C’est dire si l’émotion ne nous a pas particulièrement submergés quand on annonça à grand renfort de réclame le come-back de Ron Sexsmith qui, vous n’allez pas le croire, a retravaillé pour l’occasion avec le producteur Martin Terefe ! Euh… qui ça ? Martin Terefe, on vous dit. Vous ne voyez pas ? Bon d’accord : personne ne sait vraiment qui est Martin Terefe (il est même possible que tout le monde s’en moque), tout ce qu’on sait c’est que c’est une bonne nouvelle de le voir au générique de ce nouvel opus – il aurait en effet produit les deux meilleurs albums de Sexsmith : Cobblestown Runway et Retriever. Ce n’est pas rien : Retriever est tout de même cet album exceptionnel qui renferme la sublime "Just My Heart Talkin’"… euh… non : en fait, elle est sur Blue Boy. Semble-t-il. À moins que ce soit sur Whereabouts. Ou un autre… ?


Bref depuis une bonne dizaine d’années maintenant l’idée de jeter une oreille sur le nouveau Ron Sexsmith n’est pas plus détestable qu’elle n’est excitante : il y a des chances pour que ce soit agréable, attachant et sympathique, trois mots à rayer de son vocabulaire lorsqu’on espère croiser un grand disque… mais trois mots tout à fait acceptables si on les applique à un artiste du calibre de celui-ci, aussi peu enclin à la folie qu’au charisme et dont seul le nom pourra éventuellement déplaire à nos mamans (et encore : il y a des mamans très funky). C’est donc avec étonnement qu’on se retrouve d’entrée de jeu cueilli par une jolie ritournelle instrumentale au titre pourtant peu engageant : "Spiritude". Mais que se passe-t-il donc ? On nous aurait changé notre Ron ?

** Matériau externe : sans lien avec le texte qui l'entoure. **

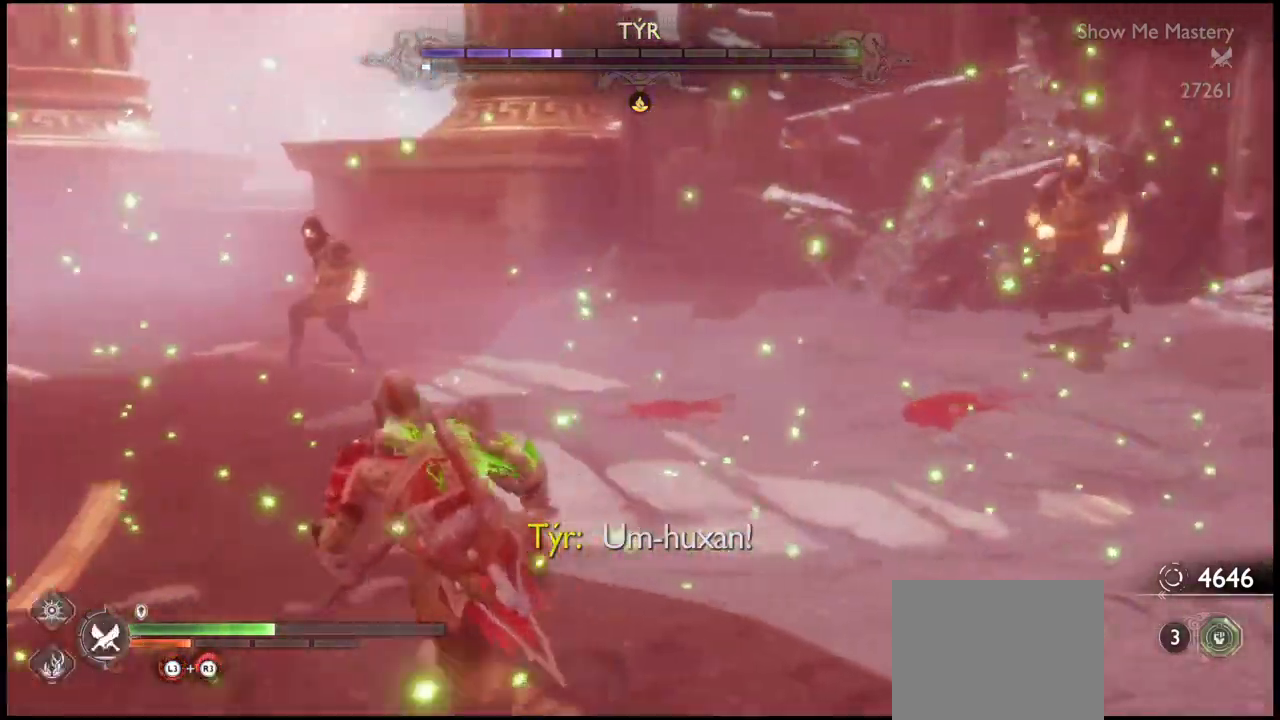
{"buttons": [], "left_stick": "down", "right_stick": "center"}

Rapidement "This Is How I Know" vient confirmer cette impression : voix en apesanteur mixée bien en avant, cuivres chaleureux, groove discret mais efficace… et si le titre de l’album, Exit Strategy of the Soul, était en fait une manière malicieuse de souligner un changement de cap ? Voire, pourquoi pas, une déclaration d’intentions ? Car oui, Ron Sexsmith s’oriente ici clairement vers une soul-pop tout à fait charmante, loin de la rugosité de ses derniers disques (qui le voyaient se rapprocher d’une folk très traditionnelle et perdre de vue ce bucolisme beatlesien qu’on aimait tant chez lui). Quitte à réussir par instants à créer une alchimie des plus inédites : les entêtantes "One Last Round" et "Poor Helpless Dreams" proposent ainsi un compromis étonnant entre philly soul et pop sixties, entre la décontraction qui swingue de la première et la richesse harmonique de la seconde… le tout revisité à la sauce Sexsmith – soit donc baignant dans cette atmosphère de mélancolie joyeuse typique du (plus tout) jeune homme.

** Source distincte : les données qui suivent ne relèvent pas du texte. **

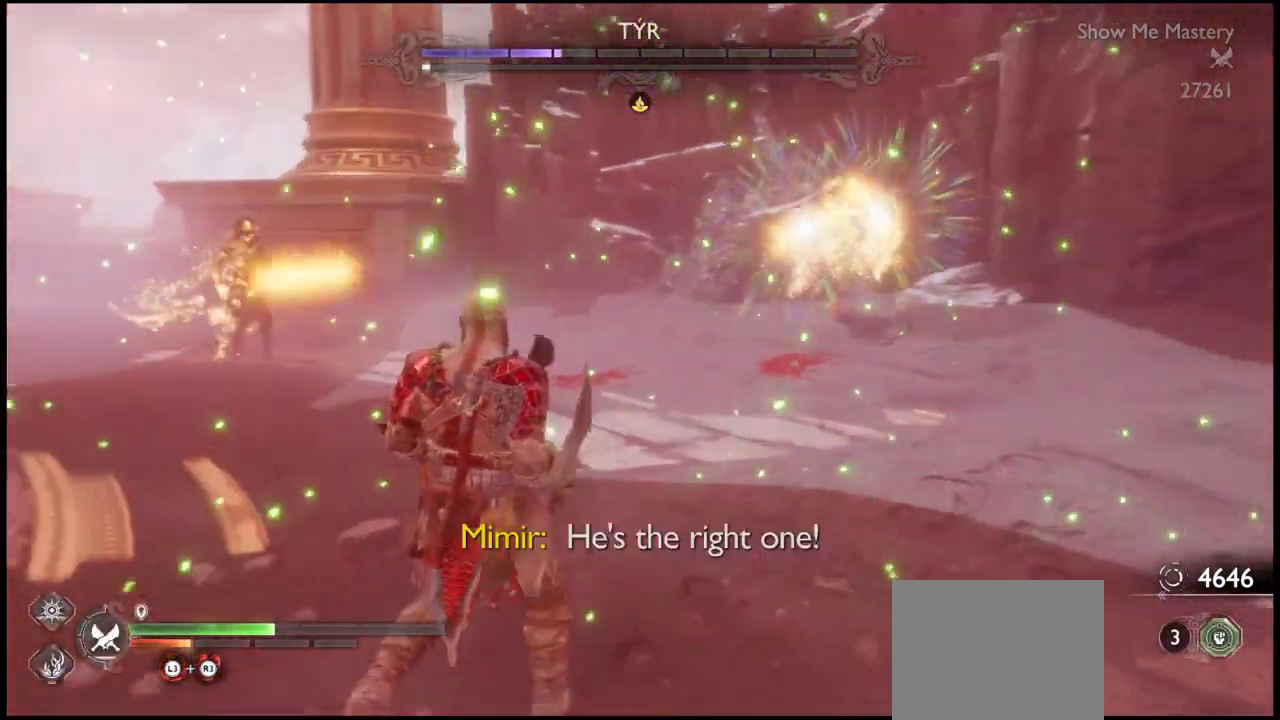
{"buttons": [], "left_stick": "down", "right_stick": "center", "events": []}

Surtout, l’habile songwriter parvient enfin à rompre avec les démons qui jusqu’ici avaient toujours ruiné ses disques sur la durée : cette tentation permanente du slow à répétition, de la compile de ballades séduisante à petite dose mais inévitablement monotone dès qu’on se passe l’album en boucle. Plutôt rythmé, remarquablement arrangé par Terefe (gagnerait-il à être connu ?), Exit Strategy of the Soul, s’il ne métamorphose certes pas Ron Sexsmith en James Brown, varie suffisamment les tempos et les climats pour ne jamais lasser et pour donner envie d’y revenir, encore et encore. Les balades en sortent grandies, à commencer par la grande chanson de l’album, cette "Ghost of a Chance" à l’émotion toute en retenue durant laquelle un Ron en état de grâce met à l’amende tous ces sous-Nick Drake qui lui firent de l’ombre durant quinze ans : aucun Tom McRae au monde ne saura jamais offrir une telle délicatesse, se livrer progressivement au fur et à mesure que défile une partition pour s’abandonner complètement en bout de course. Sexsmith lui-même n’avait jusqu’alors jamais été capable d’une telle maestria… et se rappelle donc à notre bon souvenir, ravivant des promesses oubliées à force de temps perdu et d’occasions manquées. Est-ce le message secret de la chanson ? Qu’il n’est pas encore trop tard pour accueillir le blue boy dans la cour des grands ? En dépit d’un ou deux petits ventres mous que ses grandes réussites (Music To My Ears, la somptueuse "Hard Time"…) compensent largement, nul doute qu’Exit Strategy of the Soul mérite bien mieux que tout ce qu’a produit jusqu’alors cet artiste étonnant. Qui, après neuf ouvrages un brin pépères, vient de publier son disque le plus frais et le plus délicat. À quarante-quatre ans. L’âge où tandis que les anciens jeunes premiers deviennent les nouveaux vieux beaux, les ex-meilleurs espoirs reviennent au sommet en décrochant l’Oscar du meilleur second rôle…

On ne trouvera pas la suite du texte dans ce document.